Steve Jobs was a durable human. His natural curiosity led him to explore new ideas, his brilliance allowed him to capitalize on what he learned, and his creativity drove him forward.
Jobs applied his experience to the design of what he called “seamless” products: devices so intuitive that using them is second nature. Yet he himself grew up in a world without such gadgets.
Jobs’ path to innovation was not built on a digital platform. He spent his time as a youth cultivating his own inborn natural resources. Early on, he built models, took electronics classes, tinkered in garages with other kids where they experimented, failed, and tried again. By taking a calligraphy course after he dropped out of college, he grew to appreciate the sweeping curves of letters and the power of an elegant typeface. A decade later, he applied his design thinking to breathtaking effect on the first Macintosh. For the rest of his life, Jobs embraced the liberal arts – hiring poets, scientists, musicians, and writers to help him create vehicles for customers’ creative expression.
For children, digital devices make learning fun and stimulate their imagination. Kids can glean much from watching a demonstration in a YouTube video, including how a motherboard is built. But that kind of learning is in constrast to how Jobs did it: with his hands, not only his head. We believe that children cannot fully express their inborn interests and capabilities within the confines of a screen. We fear that children who are never bored will not be compelled to invent new ways to amuse themselves (or, ultimately, to innovate), as Jobs and others his age did when they were young.

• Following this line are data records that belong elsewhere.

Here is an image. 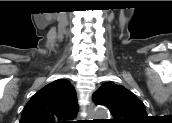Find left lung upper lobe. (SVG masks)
<instances>
[{
	"mask_svg": "<svg viewBox=\"0 0 172 123\" xmlns=\"http://www.w3.org/2000/svg\"><path fill=\"white\" fill-rule=\"evenodd\" d=\"M92 99L96 105L109 109L113 116L111 123H142L148 118L143 102L130 90L111 81L102 84Z\"/></svg>",
	"mask_w": 172,
	"mask_h": 123,
	"instance_id": "1",
	"label": "left lung upper lobe"
}]
</instances>
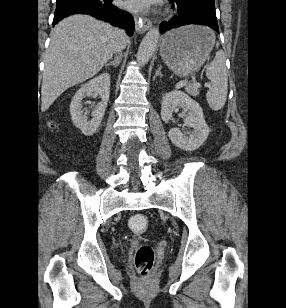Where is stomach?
<instances>
[{
    "label": "stomach",
    "instance_id": "obj_1",
    "mask_svg": "<svg viewBox=\"0 0 286 308\" xmlns=\"http://www.w3.org/2000/svg\"><path fill=\"white\" fill-rule=\"evenodd\" d=\"M215 44V34L208 27L187 25L166 33L160 55L177 75L186 76L198 70Z\"/></svg>",
    "mask_w": 286,
    "mask_h": 308
}]
</instances>
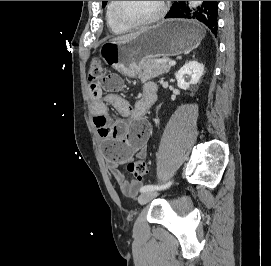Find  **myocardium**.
<instances>
[{
	"mask_svg": "<svg viewBox=\"0 0 271 266\" xmlns=\"http://www.w3.org/2000/svg\"><path fill=\"white\" fill-rule=\"evenodd\" d=\"M119 4H120V1H113V7H112L113 16L116 19V21H118L120 24L128 28L143 27V26L154 24L164 17L167 10L166 2L160 1L159 9L154 15L141 21H133L121 15L119 11Z\"/></svg>",
	"mask_w": 271,
	"mask_h": 266,
	"instance_id": "myocardium-1",
	"label": "myocardium"
}]
</instances>
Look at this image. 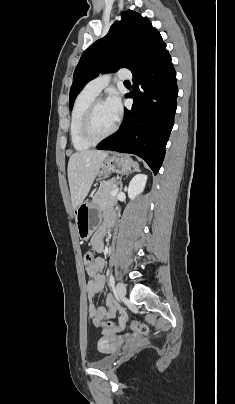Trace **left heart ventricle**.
<instances>
[{
	"instance_id": "1",
	"label": "left heart ventricle",
	"mask_w": 235,
	"mask_h": 404,
	"mask_svg": "<svg viewBox=\"0 0 235 404\" xmlns=\"http://www.w3.org/2000/svg\"><path fill=\"white\" fill-rule=\"evenodd\" d=\"M114 123L115 119L108 111L105 103H99L94 114L93 130L95 135L101 136L105 134L111 129Z\"/></svg>"
}]
</instances>
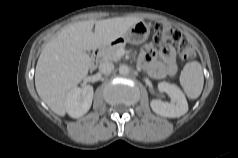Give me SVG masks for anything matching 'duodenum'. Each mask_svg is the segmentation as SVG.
<instances>
[{"label": "duodenum", "instance_id": "410a0bca", "mask_svg": "<svg viewBox=\"0 0 238 158\" xmlns=\"http://www.w3.org/2000/svg\"><path fill=\"white\" fill-rule=\"evenodd\" d=\"M100 50H101V46H98V47L94 48L91 53L90 65L92 67L98 63Z\"/></svg>", "mask_w": 238, "mask_h": 158}]
</instances>
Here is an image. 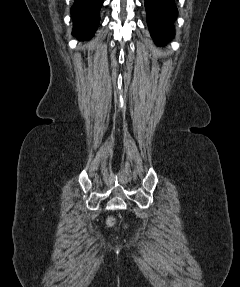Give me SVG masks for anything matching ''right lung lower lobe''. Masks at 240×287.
Returning <instances> with one entry per match:
<instances>
[{
    "label": "right lung lower lobe",
    "instance_id": "right-lung-lower-lobe-1",
    "mask_svg": "<svg viewBox=\"0 0 240 287\" xmlns=\"http://www.w3.org/2000/svg\"><path fill=\"white\" fill-rule=\"evenodd\" d=\"M103 0H75L71 7L73 32L79 40H88L95 33Z\"/></svg>",
    "mask_w": 240,
    "mask_h": 287
}]
</instances>
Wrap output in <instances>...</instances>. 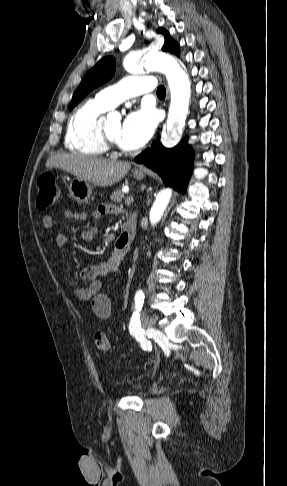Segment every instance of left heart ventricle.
<instances>
[{"label":"left heart ventricle","instance_id":"1","mask_svg":"<svg viewBox=\"0 0 287 486\" xmlns=\"http://www.w3.org/2000/svg\"><path fill=\"white\" fill-rule=\"evenodd\" d=\"M121 127L122 125L120 122H114L108 125L105 128V131L111 139H113L117 143H120Z\"/></svg>","mask_w":287,"mask_h":486}]
</instances>
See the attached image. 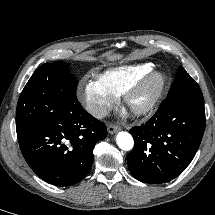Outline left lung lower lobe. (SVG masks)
<instances>
[{
	"instance_id": "0a47b994",
	"label": "left lung lower lobe",
	"mask_w": 215,
	"mask_h": 215,
	"mask_svg": "<svg viewBox=\"0 0 215 215\" xmlns=\"http://www.w3.org/2000/svg\"><path fill=\"white\" fill-rule=\"evenodd\" d=\"M204 129V101L166 98L146 124L130 130L135 140L128 156L131 174L151 184L174 179L194 158Z\"/></svg>"
}]
</instances>
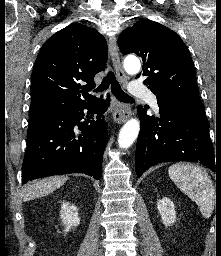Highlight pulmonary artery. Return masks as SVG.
<instances>
[{
    "instance_id": "obj_1",
    "label": "pulmonary artery",
    "mask_w": 221,
    "mask_h": 256,
    "mask_svg": "<svg viewBox=\"0 0 221 256\" xmlns=\"http://www.w3.org/2000/svg\"><path fill=\"white\" fill-rule=\"evenodd\" d=\"M130 93L134 96L147 99L154 110H159L156 96L142 83L138 81L132 82L130 85Z\"/></svg>"
}]
</instances>
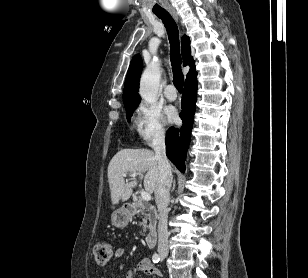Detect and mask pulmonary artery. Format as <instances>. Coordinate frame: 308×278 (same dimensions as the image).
<instances>
[{"label": "pulmonary artery", "instance_id": "1", "mask_svg": "<svg viewBox=\"0 0 308 278\" xmlns=\"http://www.w3.org/2000/svg\"><path fill=\"white\" fill-rule=\"evenodd\" d=\"M164 95L168 100L174 101L177 98L175 87L172 84L167 85L164 90Z\"/></svg>", "mask_w": 308, "mask_h": 278}]
</instances>
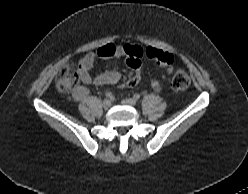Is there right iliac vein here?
Here are the masks:
<instances>
[{"label":"right iliac vein","mask_w":248,"mask_h":194,"mask_svg":"<svg viewBox=\"0 0 248 194\" xmlns=\"http://www.w3.org/2000/svg\"><path fill=\"white\" fill-rule=\"evenodd\" d=\"M111 107V101L109 100V99H105L104 101H103V108L104 109H108V108H110Z\"/></svg>","instance_id":"63e3f726"}]
</instances>
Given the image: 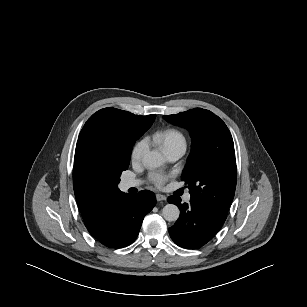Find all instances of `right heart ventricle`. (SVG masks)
Masks as SVG:
<instances>
[{
	"label": "right heart ventricle",
	"mask_w": 307,
	"mask_h": 307,
	"mask_svg": "<svg viewBox=\"0 0 307 307\" xmlns=\"http://www.w3.org/2000/svg\"><path fill=\"white\" fill-rule=\"evenodd\" d=\"M153 138L163 147L166 153L174 148L186 147L185 136L176 129L158 131Z\"/></svg>",
	"instance_id": "obj_1"
}]
</instances>
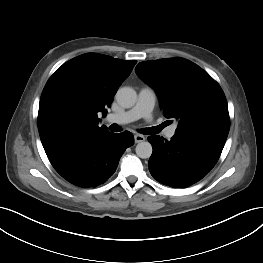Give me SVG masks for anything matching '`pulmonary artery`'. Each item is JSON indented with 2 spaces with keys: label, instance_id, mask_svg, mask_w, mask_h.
<instances>
[{
  "label": "pulmonary artery",
  "instance_id": "obj_1",
  "mask_svg": "<svg viewBox=\"0 0 263 263\" xmlns=\"http://www.w3.org/2000/svg\"><path fill=\"white\" fill-rule=\"evenodd\" d=\"M156 102V94L150 87H144L139 91L138 99L134 107L125 112L110 114L107 120L119 124L130 123L140 118L151 119ZM176 126H171L165 131L167 138L174 137Z\"/></svg>",
  "mask_w": 263,
  "mask_h": 263
}]
</instances>
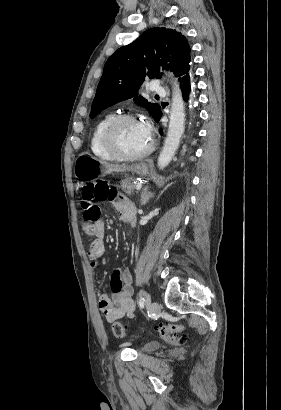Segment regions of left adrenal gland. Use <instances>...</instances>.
<instances>
[{"mask_svg": "<svg viewBox=\"0 0 281 410\" xmlns=\"http://www.w3.org/2000/svg\"><path fill=\"white\" fill-rule=\"evenodd\" d=\"M154 194V192L148 191V187H145L141 193V205H145Z\"/></svg>", "mask_w": 281, "mask_h": 410, "instance_id": "obj_1", "label": "left adrenal gland"}]
</instances>
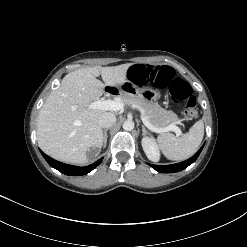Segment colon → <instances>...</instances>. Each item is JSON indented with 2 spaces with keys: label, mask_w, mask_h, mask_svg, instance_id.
<instances>
[{
  "label": "colon",
  "mask_w": 247,
  "mask_h": 247,
  "mask_svg": "<svg viewBox=\"0 0 247 247\" xmlns=\"http://www.w3.org/2000/svg\"><path fill=\"white\" fill-rule=\"evenodd\" d=\"M129 77L139 85L149 83L158 88H168L171 99L183 104L187 117L197 116L196 98L192 88L183 79L175 77V72L171 67L137 64L130 67Z\"/></svg>",
  "instance_id": "colon-1"
}]
</instances>
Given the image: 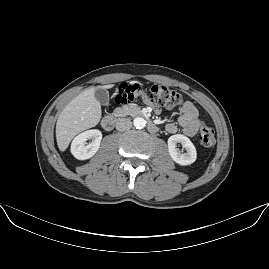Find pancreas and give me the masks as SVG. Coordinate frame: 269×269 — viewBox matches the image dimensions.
<instances>
[{"label":"pancreas","mask_w":269,"mask_h":269,"mask_svg":"<svg viewBox=\"0 0 269 269\" xmlns=\"http://www.w3.org/2000/svg\"><path fill=\"white\" fill-rule=\"evenodd\" d=\"M141 113L140 107L137 105H124L122 108H116L113 112V115L116 117H123L126 115L136 116Z\"/></svg>","instance_id":"1"}]
</instances>
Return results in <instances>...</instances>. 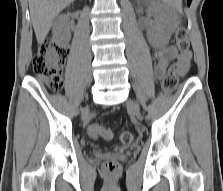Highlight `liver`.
<instances>
[{
	"label": "liver",
	"mask_w": 223,
	"mask_h": 191,
	"mask_svg": "<svg viewBox=\"0 0 223 191\" xmlns=\"http://www.w3.org/2000/svg\"><path fill=\"white\" fill-rule=\"evenodd\" d=\"M74 0H29V10L36 39L42 44L55 17Z\"/></svg>",
	"instance_id": "1"
}]
</instances>
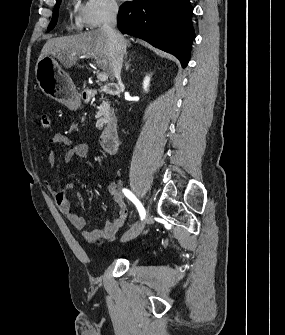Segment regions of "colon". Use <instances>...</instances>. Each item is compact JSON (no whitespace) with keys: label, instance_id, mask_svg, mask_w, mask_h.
Listing matches in <instances>:
<instances>
[{"label":"colon","instance_id":"1","mask_svg":"<svg viewBox=\"0 0 285 335\" xmlns=\"http://www.w3.org/2000/svg\"><path fill=\"white\" fill-rule=\"evenodd\" d=\"M39 121L43 129L49 130L51 128V118L47 112L43 111L40 113ZM98 242H100V240H98Z\"/></svg>","mask_w":285,"mask_h":335}]
</instances>
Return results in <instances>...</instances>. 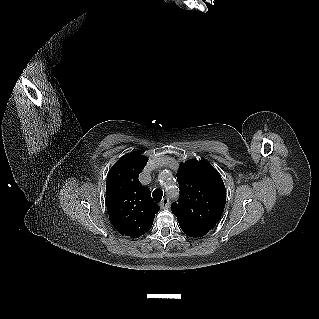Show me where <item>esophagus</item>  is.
<instances>
[{"mask_svg":"<svg viewBox=\"0 0 319 319\" xmlns=\"http://www.w3.org/2000/svg\"><path fill=\"white\" fill-rule=\"evenodd\" d=\"M169 206H170L169 199L167 197H164L160 203L161 209H168Z\"/></svg>","mask_w":319,"mask_h":319,"instance_id":"34e87169","label":"esophagus"}]
</instances>
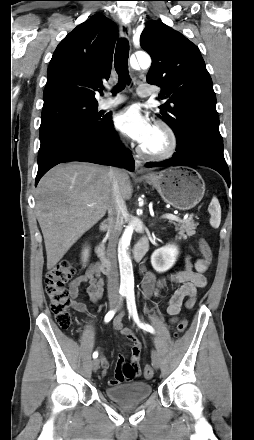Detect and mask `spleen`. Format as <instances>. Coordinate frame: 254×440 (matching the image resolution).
<instances>
[{"mask_svg":"<svg viewBox=\"0 0 254 440\" xmlns=\"http://www.w3.org/2000/svg\"><path fill=\"white\" fill-rule=\"evenodd\" d=\"M209 213L211 214L210 224L213 228H218L221 222V207L216 197H213L209 205Z\"/></svg>","mask_w":254,"mask_h":440,"instance_id":"spleen-1","label":"spleen"}]
</instances>
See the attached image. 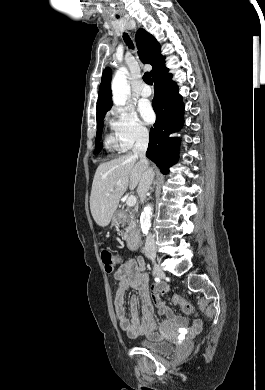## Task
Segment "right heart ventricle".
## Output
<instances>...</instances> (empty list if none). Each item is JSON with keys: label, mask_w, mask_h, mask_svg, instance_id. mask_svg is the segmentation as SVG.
I'll return each mask as SVG.
<instances>
[{"label": "right heart ventricle", "mask_w": 265, "mask_h": 390, "mask_svg": "<svg viewBox=\"0 0 265 390\" xmlns=\"http://www.w3.org/2000/svg\"><path fill=\"white\" fill-rule=\"evenodd\" d=\"M115 139H114V137L112 136V135H107V137H106V145L108 146V147H111V146H114L115 145Z\"/></svg>", "instance_id": "e07e8e85"}]
</instances>
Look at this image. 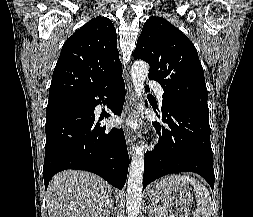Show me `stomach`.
<instances>
[{"instance_id":"0dacf381","label":"stomach","mask_w":253,"mask_h":217,"mask_svg":"<svg viewBox=\"0 0 253 217\" xmlns=\"http://www.w3.org/2000/svg\"><path fill=\"white\" fill-rule=\"evenodd\" d=\"M149 193L151 198L160 200L176 217H188L190 214L193 197L186 183L167 176L155 182Z\"/></svg>"}]
</instances>
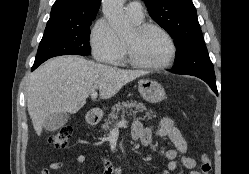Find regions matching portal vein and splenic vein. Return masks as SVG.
Masks as SVG:
<instances>
[{"instance_id":"18ae733b","label":"portal vein and splenic vein","mask_w":249,"mask_h":174,"mask_svg":"<svg viewBox=\"0 0 249 174\" xmlns=\"http://www.w3.org/2000/svg\"><path fill=\"white\" fill-rule=\"evenodd\" d=\"M91 98L92 99H96L97 98V92L96 91H93L91 93ZM127 124V121L126 120H122V121H119L118 123H116L115 127H114V130H118L120 127H123Z\"/></svg>"}]
</instances>
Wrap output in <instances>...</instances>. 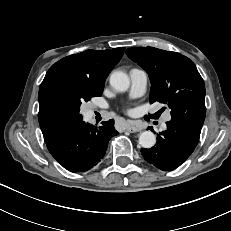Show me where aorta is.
<instances>
[{
    "label": "aorta",
    "instance_id": "762f6f07",
    "mask_svg": "<svg viewBox=\"0 0 231 231\" xmlns=\"http://www.w3.org/2000/svg\"><path fill=\"white\" fill-rule=\"evenodd\" d=\"M110 85L119 92L127 91L130 86L128 75L122 71H114L110 76ZM156 143V136L151 131H144L139 136V144L146 149L152 148Z\"/></svg>",
    "mask_w": 231,
    "mask_h": 231
}]
</instances>
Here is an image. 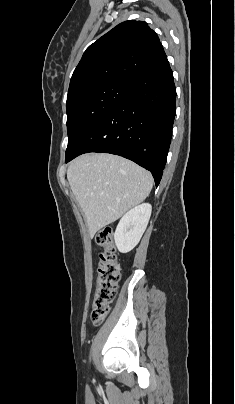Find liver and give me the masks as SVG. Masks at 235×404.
Wrapping results in <instances>:
<instances>
[{
	"label": "liver",
	"mask_w": 235,
	"mask_h": 404,
	"mask_svg": "<svg viewBox=\"0 0 235 404\" xmlns=\"http://www.w3.org/2000/svg\"><path fill=\"white\" fill-rule=\"evenodd\" d=\"M67 179L86 219L90 237L146 199L151 173L112 154H84L73 160Z\"/></svg>",
	"instance_id": "6515ba94"
}]
</instances>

A number of educators, especially at the secondary and undergraduate level, note a certain cognitive laziness stealing over our students. We’re witnessing a growing number seeming less tolerant of puzzling things out, of working with abstraction, or countering challenges to their thinking. They can lack patience to strategize and can be reluctant to hazard an off-the-cuff answer with Google always close by. Many submit written work that conforms to the letter, but lacks insight or risk-taking.
Is this proof of the well-documented shortcomings of our national educational system? Perhaps in part. The national data on laptops and tablets in the classroom are also both exciting but mixed, with many professors and students themselves admitting the devices can facilitate more distraction than real learning in the classroom. In light of this information, we fear the ultimate irony is that the devices Jobs and others have designed to complement our unique human potential could actually serve to erode it.
In his graduation address at Stanford, Jobs admonished students to “Stay hungry. Stay foolish.” Jobs himself said that his greatest successes only became possible because he failed on an epic scale when he lost the very company he had founded. We must then guard against the possibility that enabling children to seek answers too quickly from technology could quench their natural thirst for understanding and prevent the opportunity to use their own minds, to be foolish, or even to fail.
As we mourn Jobs’ death, we can rest assured his enormous achievements will live on. But even as we exist comfortably in the grasp of his brilliance, let’s be mindful to use technology in ways that enhance our humanity and not supplant it.